Romanov(41)
Instead, I stepped back. Because to lock my fingers with his would make it impossible to use them to descend a rope toward rescue. I had to be able to leave him behind. The very thought burned my throat and stole whatever magic had bloomed between us.
He saw the change and asked quietly, “What is it? What’s wrong?”
My voice came out thick. “I can’t . . .” I shook my head. “Ask me tomorrow, Zash.” I turned away, chills sweeping down my arms despite the day’s heat.
There would be no tomorrow for the two of us.
15
“We can’t do this.” Papa paced in our bedroom as the tied sheets hung limp across Maria’s and my laps. We were about to untie all the knots. Again.
Another sleepless night of pacing, wondering, sitting with muscles tense, ready to spring into action and pile furniture against the door. No signal. No rescue.
The more and more we thought about this plan, the more foolhardy it seemed. Even if we did all safely descend the rope with our belongings and kept the dogs quiet, how could we get out the thick palisade gate? How would the White Army officer get in?
“People will die,” Papa concluded. “Likely some of the soldiers here.”
Maria released a shaky gasp. My own heart shrank. Zash. Ivan. Even Avdeev. I didn’t want them injured or killed. We’d spent months befriending these soldiers, even though they were dutifully keeping us in exile.
“Their lives are more important than escape,” Papa said. And that was the conclusion. We all knew it was true. I felt it in my heart—I would rather remain in exile than be the cause of these soldiers’ deaths.
So that morning Mamma scribbled out a reply to the officer with a crayon since we were out of ink. She gave it to me to insert into the cream bottle to send with the sisters. Her words were brusque and no-nonsense.
We do not want to, nor can we, escape. We can only be carried off by force, just as it was force that was used to carry us from Tobolsk. We have no wish for the commandant or the guards—who have been so kind to us—to suffer in any way as a result of our escape. We are too closely watched. If you still plan to perform a rescue, then, in the name of Iisus, avoid bloodshed above all.
We all signed it.
Our trek into the garden was a somber one. No one maintained enough energy to paste on a smile or summon joviality. Ivan hurried to meet Maria and they retreated to the small tree grove at the back corner. I knew by his intense muttered questions that he was inquiring about the rescue.
Maria burst into tears and he embraced her. As I passed them I caught him cupping her face in his hands and saying in low intensity, “I will not let you die here, Maria. I will get you out.”
She sniffled and nodded.
I hurried on, my eyes searching for Zash. The urge to run to him as Maria had run to Ivan quickened my feet until I finally saw him. He strode toward me and, as though planned, we retreated to the shadows against the house wall for privacy. His stiff Bolshevik persona had been done away with days ago.
This was us. Zash and Nastya, learning what friendship looked like. I breathed his scent of earth and smoke—a mixture of his patrols outside and in.
“It’s tomorrow,” he said softly. “I can see that something is wrong.”
I closed my eyes, closed out the sky. “Surely you know I can’t tell you.”
“I wish you would.”
“Don’t you already know?” He spent so much time with Ivan, no doubt he learned the information about our attempted rescue.
“I have my suspicions, but I’d rather hear truth from you.”
I opened my eyes and cranked my head to face him. He sat with one knee up and his arm rested across it. Staring at me. Inviting me.
I gave in. “We’ve realized that we’re going to die here.” Once I said it, I knew that was why my heart hung so burdened. “We care about you.
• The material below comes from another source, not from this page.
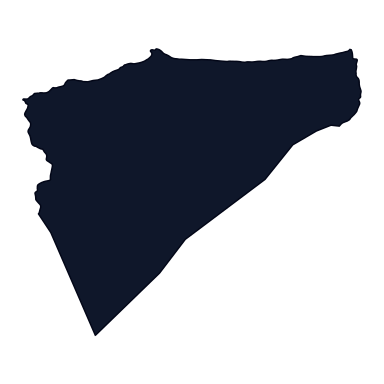 Santa Fe, Colón, Honduras (Natural Earth projection)
{"feature_id": "27666195B82036397342560", "entity_name": "Santa Fe", "entity_type": "district", "adm_level": 2, "iso_a3": "HND", "parent_name": "Honduras", "parent_adm1": "Colón", "projection": "natural_earth1", "projection_center": [-86.12, 15.827], "detail": "fine", "context": "isolated", "style": "filled", "palette": "ink", "viewbox_px": 384, "rotation_deg": 0, "n_neighbors": 0, "source": "geoboundaries", "source_scale": "gbopen_adm2", "svg_char_len": 5540}
<svg xmlns="http://www.w3.org/2000/svg" viewBox="0 0 384 384"><path d="M351.2,49.8L350.8,49.8L350.0,49.4L349.4,50.0L348.9,50.5L348.1,51.1L347.6,51.3L345.4,51.8L342.6,52.6L340.3,53.0L337.0,53.8L335.4,54.2L334.2,54.7L333.8,54.8L331.7,55.1L326.6,55.5L324.8,55.8L322.9,56.3L321.5,56.5L320.1,56.6L315.7,56.6L313.7,56.6L313.0,56.6L311.6,56.5L308.1,56.4L305.8,56.3L303.0,55.9L301.0,55.6L300.8,55.6L299.8,55.9L297.7,56.6L295.3,57.1L293.6,57.6L292.9,57.9L292.1,58.5L291.5,58.7L290.3,59.0L288.3,59.3L287.1,59.4L285.5,59.3L283.2,59.2L282.4,59.2L280.4,59.5L277.9,60.0L275.6,60.3L273.7,60.4L272.4,60.3L271.8,60.3L271.1,60.3L269.9,60.5L268.7,60.7L266.9,61.2L265.7,61.4L264.6,61.5L262.8,61.5L260.6,61.3L258.8,61.3L257.2,61.4L254.5,61.8L252.4,62.0L251.5,62.0L249.2,61.9L246.9,61.9L246.5,62.0L245.5,62.2L244.2,62.3L243.5,62.2L242.1,62.1L239.5,61.6L237.5,61.4L232.8,61.3L229.3,61.2L228.5,61.3L227.4,61.5L226.9,61.5L225.2,61.4L222.4,61.2L215.7,60.6L210.7,59.9L208.4,59.8L201.8,59.5L197.1,59.8L190.1,59.8L181.4,59.2L180.3,59.2L179.2,59.2L178.0,59.0L176.4,58.8L175.1,58.7L174.0,58.5L173.2,58.3L172.4,58.0L171.7,57.8L171.0,57.4L170.2,56.9L169.5,56.4L168.7,55.9L168.2,55.6L166.6,54.8L164.9,54.2L164.2,53.8L163.7,53.5L163.4,53.3L161.4,51.2L159.6,49.9L158.8,49.5L157.1,49.0L156.7,48.9L156.1,49.0L155.3,49.8L154.9,50.0L154.6,50.2L154.3,50.2L154.0,50.2L152.6,49.8L152.2,49.8L151.3,49.9L151.0,50.1L150.8,50.2L150.6,50.4L150.5,50.7L150.5,51.0L150.5,51.3L151.0,51.9L151.6,52.8L151.8,53.2L151.9,53.4L151.9,54.1L151.8,54.7L151.6,55.3L151.3,55.9L151.0,56.3L150.7,56.7L148.4,58.8L148.1,59.0L147.4,59.4L146.8,59.7L145.4,60.6L144.6,61.1L143.4,61.6L141.8,62.2L140.1,62.7L138.8,63.0L135.1,63.7L134.2,63.8L133.4,63.8L131.8,63.5L130.5,63.4L128.0,63.9L126.8,64.3L125.5,64.8L124.5,65.0L124.3,65.2L123.9,65.6L123.5,66.0L123.1,66.6L120.9,67.4L120.6,67.5L119.9,68.1L119.3,68.9L119.0,69.2L118.5,69.5L118.1,69.7L114.6,70.9L112.5,71.8L111.6,72.4L110.9,72.8L110.3,73.2L109.8,73.7L109.4,74.0L109.0,74.1L108.2,74.3L107.5,74.7L106.1,75.7L104.8,76.9L104.1,77.4L101.6,78.6L98.4,79.8L97.7,80.0L93.1,80.5L88.7,81.6L88.1,81.7L87.6,81.8L85.9,81.7L83.1,81.6L82.8,81.5L82.3,81.3L81.9,81.1L80.9,80.9L79.9,80.9L76.9,80.4L75.2,79.9L74.6,79.7L74.1,79.6L73.1,79.7L71.1,79.9L69.7,80.0L68.6,80.0L68.3,80.1L67.9,80.2L67.4,80.5L67.2,80.8L66.7,81.5L66.0,82.1L65.6,82.6L65.2,83.3L64.9,84.0L64.7,84.4L64.4,84.9L64.2,85.2L63.7,85.6L63.0,86.0L61.7,86.4L60.5,86.7L59.0,87.0L58.2,87.2L57.1,87.7L56.6,87.8L55.8,87.9L55.0,87.9L54.4,87.9L53.8,87.7L53.5,87.7L53.2,87.7L52.9,87.8L52.7,87.9L52.4,88.1L50.7,89.9L49.7,90.9L49.0,91.5L48.6,91.8L47.8,92.2L46.9,92.6L46.3,92.8L45.6,92.9L42.9,93.0L42.6,92.9L42.1,92.8L41.8,92.8L40.2,92.8L39.7,92.9L39.3,93.1L39.1,93.2L37.6,93.2L34.6,93.5L34.2,93.7L34.0,94.0L33.7,94.4L33.0,95.1L32.4,95.6L31.8,96.0L31.5,96.1L31.0,96.3L30.4,96.6L29.3,97.6L28.9,98.2L28.5,98.4L28.0,98.8L27.5,99.0L26.9,99.1L26.5,99.1L23.9,99.0L23.5,99.0L23.2,99.2L23.1,99.4L23.0,99.5L23.2,99.8L23.2,100.1L23.6,100.2L24.0,100.3L24.3,100.5L24.5,100.7L25.2,101.6L25.5,102.5L25.9,103.3L26.2,103.5L26.7,103.8L27.4,104.1L27.7,104.4L28.0,104.7L28.1,105.2L28.2,105.6L28.1,105.9L27.6,108.1L27.0,109.3L25.8,111.4L25.1,112.8L24.9,113.3L24.8,113.8L24.7,114.1L24.7,114.4L24.8,114.8L24.9,115.2L25.3,116.1L25.6,116.5L26.3,117.0L27.0,117.9L28.4,120.0L29.3,121.2L30.2,122.3L30.4,122.7L30.5,123.0L30.6,123.5L30.7,124.4L30.4,126.5L29.6,128.1L28.9,129.1L28.4,130.0L28.3,130.3L28.2,130.7L28.1,131.1L28.1,131.6L28.2,132.2L28.5,132.9L29.7,135.2L30.0,135.9L30.2,136.6L30.5,137.7L31.1,141.0L31.6,143.0L32.0,144.1L32.3,144.5L32.7,145.0L33.3,145.4L33.9,145.8L34.6,146.1L35.4,146.3L35.6,146.3L36.1,146.2L36.3,146.3L36.6,146.5L36.9,146.9L37.2,147.1L40.4,148.7L41.5,149.0L42.4,149.1L42.7,149.2L42.9,149.4L43.2,149.9L44.3,151.8L46.1,153.9L46.3,154.3L46.5,154.8L46.7,155.3L46.7,155.7L46.8,156.2L46.7,156.7L46.6,157.6L46.4,158.5L46.3,159.2L46.4,159.7L46.6,160.1L46.8,160.4L47.0,160.6L49.0,161.9L50.3,162.8L51.7,163.7L51.9,164.0L52.2,164.3L52.3,164.7L52.4,165.1L52.4,165.9L52.3,166.8L51.8,169.3L51.5,170.6L51.1,172.7L50.7,174.5L50.5,175.3L50.4,176.7L50.4,178.1L50.4,178.7L50.6,179.3L49.7,180.4L47.9,180.8L46.3,181.1L44.9,181.4L43.6,181.8L41.5,182.6L39.0,184.0L37.8,185.0L37.4,186.1L37.4,187.1L37.3,188.2L37.5,189.6L37.3,190.7L36.9,191.4L36.2,191.8L35.5,192.2L35.0,193.1L35.1,193.8L35.6,196.2L35.8,198.9L35.9,199.7L36.7,200.8L38.5,202.9L40.3,204.8L40.7,206.1L40.7,207.4L39.8,210.4L39.3,212.6L38.5,213.9L50.8,232.5L95.3,335.2L95.7,335.0L159.6,273.0L185.3,239.3L265.0,179.4L292.8,144.8L316.4,131.0L331.0,125.2L339.3,126.1L341.1,124.0L342.6,122.8L345.1,121.8L347.1,121.1L349.3,119.8L350.0,119.0L350.5,118.2L350.9,117.6L352.1,116.5L353.3,115.3L354.1,114.6L355.7,112.7L356.4,111.8L356.8,111.1L357.0,110.5L357.3,109.5L357.6,108.6L359.5,104.3L359.6,104.0L359.7,103.4L359.7,102.9L359.6,102.4L359.4,101.8L358.7,100.3L358.7,99.7L358.7,99.2L358.8,98.9L359.0,98.6L359.3,98.3L359.7,98.0L360.0,97.8L360.4,97.4L360.5,97.1L360.6,96.5L360.5,95.4L360.5,94.7L360.6,93.7L360.9,92.4L361.0,91.8L361.0,91.2L360.9,90.6L360.7,90.0L360.3,88.7L359.7,87.0L359.4,85.5L359.2,84.0L359.2,82.4L359.1,81.1L359.0,80.3L358.8,79.7L358.6,79.2L358.3,78.6L358.0,78.2L357.2,77.5L356.6,76.6L356.4,76.2L356.2,75.8L356.1,75.0L356.0,74.4L356.1,73.4L355.9,72.0L355.9,71.0L356.4,68.3L356.6,66.6L356.6,66.2L356.3,65.0L356.2,64.5L356.2,64.1L356.4,63.4L357.1,61.0L357.2,60.4L357.2,60.0L357.1,59.7L356.9,59.5L356.7,59.3L356.6,59.2L353.7,58.9L353.2,58.7L352.8,58.4L352.7,58.1L352.7,57.8L352.4,53.8L352.2,53.0L352.1,52.2L351.7,51.0L351.2,49.8Z" fill="#0f172a" stroke="#020617" stroke-width="1.5"/></svg>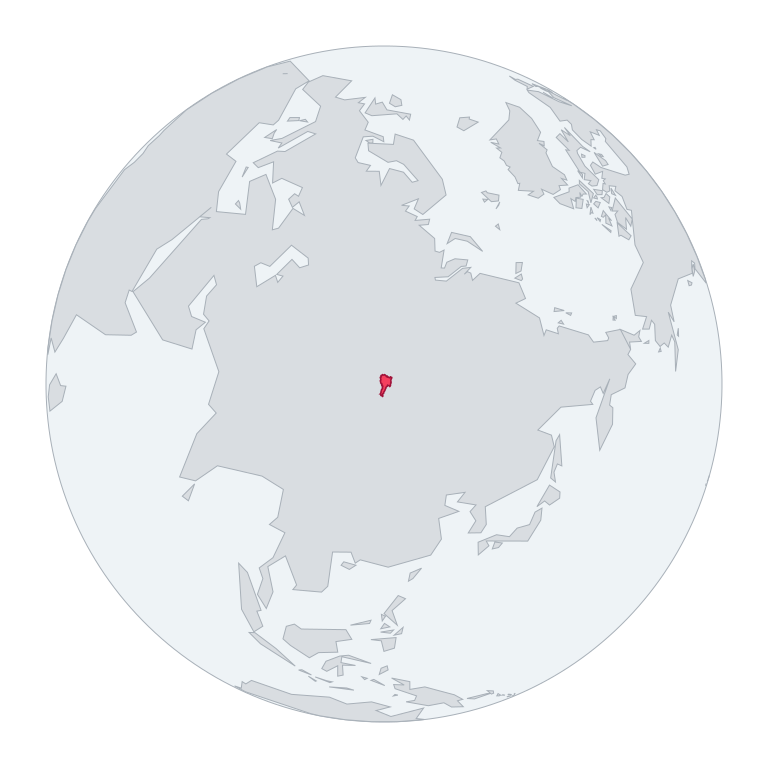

I care about you . . . and the other soldiers,” I hurried on. “And that is more important to us than . . . well, than survival, I suppose.”
“That’s absurd.” His soft tone turned sharp. “How can you possibly care for captors more than your own family?”
“That’s not what I said.” I pushed myself up, angry. “It’s not about more or less. We care about every soldier. I am a Romanov, and I will value life—every person’s life—above all else. There is nothing to gain from hatred of our fellow man.”
Zash opened and closed his mouth several times until he finally shook his head with a small, stunned smile. “Don’t you realize these soldiers would likely let you escape if you really gave forth an effort? They love you.”
They. Not we.
He reached up and gently tugged the scarf from my head. He seemed closer. I wanted him closer. “They love you,” he said again.
Somewhere, in the thin space between us, our hands found each other through the grass. A small touch—but enough to communicate that we both wanted more than captor and captive. Craved it.
His statement rested between us until the creak of the palisade gate caught our attention. An automobile trundled through the opening and pulled up in front of the house. I’d seen it before.
Zash jumped to his feet and resumed his post by the wall. My, how quickly he could adopt that stiff, obedient Bolshevik stance.
But now I could see through it. Now I knew the dark-haired man beneath. And my heart felt safe with him.